One night locked in the library. What could go wrong? On the night before graduation, seven students gather in the basement of their university's rare books library. They're not allowed in the library after closing time, but it's the perfect place for the ritual they want to perform—one borrowed from the ancient Greeks, said to free those who take part in it from the fear of death. What better time to seek the wisdom of ancient gods than in the hours before they scatter in different directions to start their real lives? But just a few minutes into their celebration, the lights go out—and one of them drops dead. As the body count rises, with nothing but the books to protect them, the group must figure out how to survive the night while trapped with a murderer. Surrounded by rare manuscripts and forbidden knowledge, they realize the library itself seems to be turning against them. Secrets hidden in the dark begin to surface, and the books that were supposed to offer sanctuary instead breathe their deepest fears to life. That Night in the Library is a chilling literary mystery that transports readers to a world where ancient rituals have consequences, where the past refuses to stay buried in dusty volumes, and where the only way out is to survive until morning. From the author of The Department of Rare Books and Special Collections comes another atmospheric thriller set in the shadowy world of libraries and the dangerous knowledge they contain.

Our Take

That Night in the Library is Eva Jurczyk's second brilliant locked-room mystery set in the bibliophile world, and it delivers everything fans of atmospheric thrillers crave.
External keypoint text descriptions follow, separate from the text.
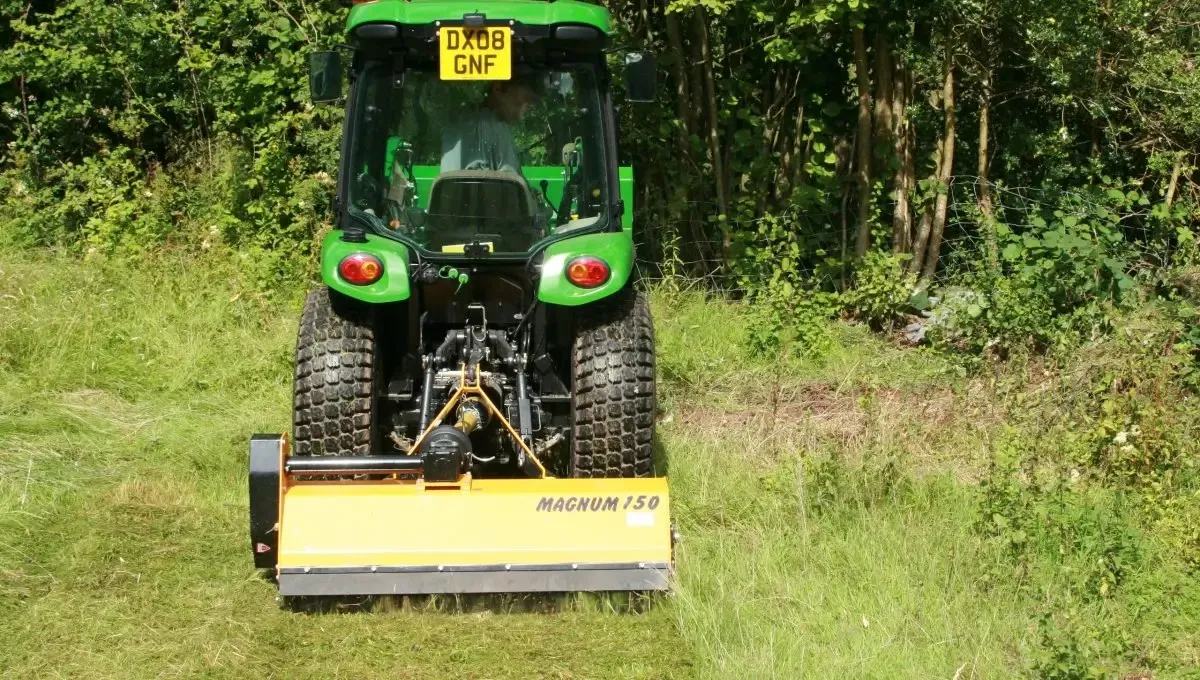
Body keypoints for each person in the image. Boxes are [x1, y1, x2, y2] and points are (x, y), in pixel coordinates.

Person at [440, 75, 542, 175]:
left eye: (527, 106)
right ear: (498, 89)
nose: (520, 114)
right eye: (519, 103)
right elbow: (510, 185)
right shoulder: (496, 126)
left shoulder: (456, 123)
The setup is perfect—seven students, one night, a ritual gone wrong, and a killer among them. Jurczyk excels at creating claustrophobic tension, transforming the library from sanctuary into labyrinth. The rare books setting adds Gothic atmosphere—manuscripts seem to whisper, shadows take on sinister shapes, and ancient knowledge becomes dangerous rather than enlightening. What elevates this beyond standard thriller fare is Jurczyk's exploration of how fear and guilt shape perception. The Greek ritual promising freedom from death's fear becomes darkly ironic as mortality closes in. The cast is well-developed for a locked-room mystery, each character distinct enough to track while harboring secrets that complicate the investigation. The academic setting allows Jurczyk to explore themes of ambition, rivalry, and the pressure cooker of elite universities. The pacing is excellent—deaths occur at intervals that maintain tension without becoming predictable, and the mystery keeps readers guessing about both killer identity and motive. Some supernatural elements add uncertainty about whether the danger is entirely human. The library itself becomes a character, its hidden passages and forgotten rooms creating a geography of dread. Fans of The Guest List by Lucy Foley or The It Girl by Ruth Ware will devour this. Jurczyk proves she's a master of the academic thriller—intelligent, atmospheric, and genuinely suspenseful. Perfect for anyone who's ever been alone in a library after dark and felt that prickle of unease.